Ever since the Marvel Experience was first announced with much marvelous fanfare back in October 2013, it instantly captured the interest of comic book fans and the entire theme park industry alike; billed as a “hyper-reality” attraction that would cast guests in a living role-playing game as SHIELD recruits, the tour promised to offer a new wrinkle in themed entertainment that Disney, the parent company of Marvel Entertainment, could conceivably set out to conquer next.

(Indeed, Hero Ventures, the brand-new company behind the enterprise, was already proudly proclaiming that it had several other IP partners lined up once the Marvel Experience had triumphantly finished its inaugural run – and one can confidently expect that Disney was one of those waiting in line with one of its many other brands.)

Then, however, the Experience actually opened – and the love affair came to a sudden, crashing halt.

After more than a full month of operation (first at Scottsdale, Arizona, and then at Dallas, Texas), reviews have flooded sites such as Yelp and, even, Ticketmaster – where the tickets are exclusively on sale – and been published across several personal blogs and professional outlets, and they haven’t been pretty (although, to be fair, the more recent Yelp reviews from the Dallas location have been significantly better, though it has been questioned how many of these stem from comp tickets [and Marvel Experience employees being directed to pay special attention to “the Yelpers”]).  As Bleeding Cool notes from one of the very first attendees at Scottsdale:

There was an independent agency conducting exit interviews, and after we told them how we felt, they responded [with] “Yeah, pretty much everyone hates it.”

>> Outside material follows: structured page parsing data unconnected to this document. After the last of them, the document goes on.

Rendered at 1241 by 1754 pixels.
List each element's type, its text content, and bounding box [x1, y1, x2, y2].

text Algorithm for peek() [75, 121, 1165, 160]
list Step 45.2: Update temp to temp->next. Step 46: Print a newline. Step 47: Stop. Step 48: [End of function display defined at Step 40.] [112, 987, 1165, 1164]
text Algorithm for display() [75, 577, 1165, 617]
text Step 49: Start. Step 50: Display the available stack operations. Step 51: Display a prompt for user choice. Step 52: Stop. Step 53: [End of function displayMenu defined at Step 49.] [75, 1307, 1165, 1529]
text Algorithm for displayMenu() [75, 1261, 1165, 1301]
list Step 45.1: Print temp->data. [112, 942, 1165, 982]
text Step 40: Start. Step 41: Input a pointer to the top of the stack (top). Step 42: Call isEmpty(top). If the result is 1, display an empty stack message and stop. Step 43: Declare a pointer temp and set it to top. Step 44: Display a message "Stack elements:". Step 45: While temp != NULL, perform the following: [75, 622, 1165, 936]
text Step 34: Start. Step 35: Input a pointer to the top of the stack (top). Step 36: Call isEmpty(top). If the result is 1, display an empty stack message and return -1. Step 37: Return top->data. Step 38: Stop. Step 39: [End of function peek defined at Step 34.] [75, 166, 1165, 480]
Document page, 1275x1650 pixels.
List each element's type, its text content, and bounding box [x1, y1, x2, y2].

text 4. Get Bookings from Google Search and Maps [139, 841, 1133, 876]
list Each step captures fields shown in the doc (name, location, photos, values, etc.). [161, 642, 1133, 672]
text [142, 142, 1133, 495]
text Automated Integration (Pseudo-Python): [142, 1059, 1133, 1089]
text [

How could something so promising turn out, at least in its debut, so disastrously wrong?  There’s three reasons, actually, and they all align to create a perfect constellation of frustration and disappointment.

1. Rampant technical difficulties

By the time the Marvel Experience’s grand debut in Arizona had kicked off last December, it was already some six months late – but it was still clearly some several weeks before Hero Ventures was ready.

Throughout all of December and most of January, reports constantly trickled in that a number of the individual attractions, ranging from the Spider-Man Rock Climbing Wall to Iron Man’s Mark 47 Flight Training, were either incomplete or outright inoperable.  At certain stretches, the short 3D films were being projected in 2D only, and the RFID-equipped “power bands,” which were designed to track guests’ stats from activity to activity, largely didn’t work and were, thus, dumped – a significant problem when the concluding movie’s 4D experience is solely dependent upon their presence.

And, finally, to rub salt in the nerdy wound, those elements that worked unfailingly were simple “drag and drop” touch-screen games that have been largely described as the most ubiquitous of mobile or tablet software.

Needless to say, such rampant technical difficulties caused extraordinarily long lines, which routinely dragged what was supposed to have been a two-hour experience into a three- or four-hour one.  Indeed, one family estimates that, out of their three-and-a-half-hour visit, only one hour was actually spent engaging with the attractions – and this was at the very end of December, when a lot of the kinks were supposed to have been ironed out.

(It’s easy to see how this is actually an accurate accounting and not sheer hyperbole, as each individual activity – most of which are Xbox Kinect derivatives – has an average length of only two or three minutes.)

The good news on this front is that, for the Marvel Experience’s current Dallas stint – and, presumably, for its two Californian appearances that are scheduled for February and March – all of the technological glitches have been solved, which seems to be the single biggest reason for its markedly improved reviews over the past few weeks.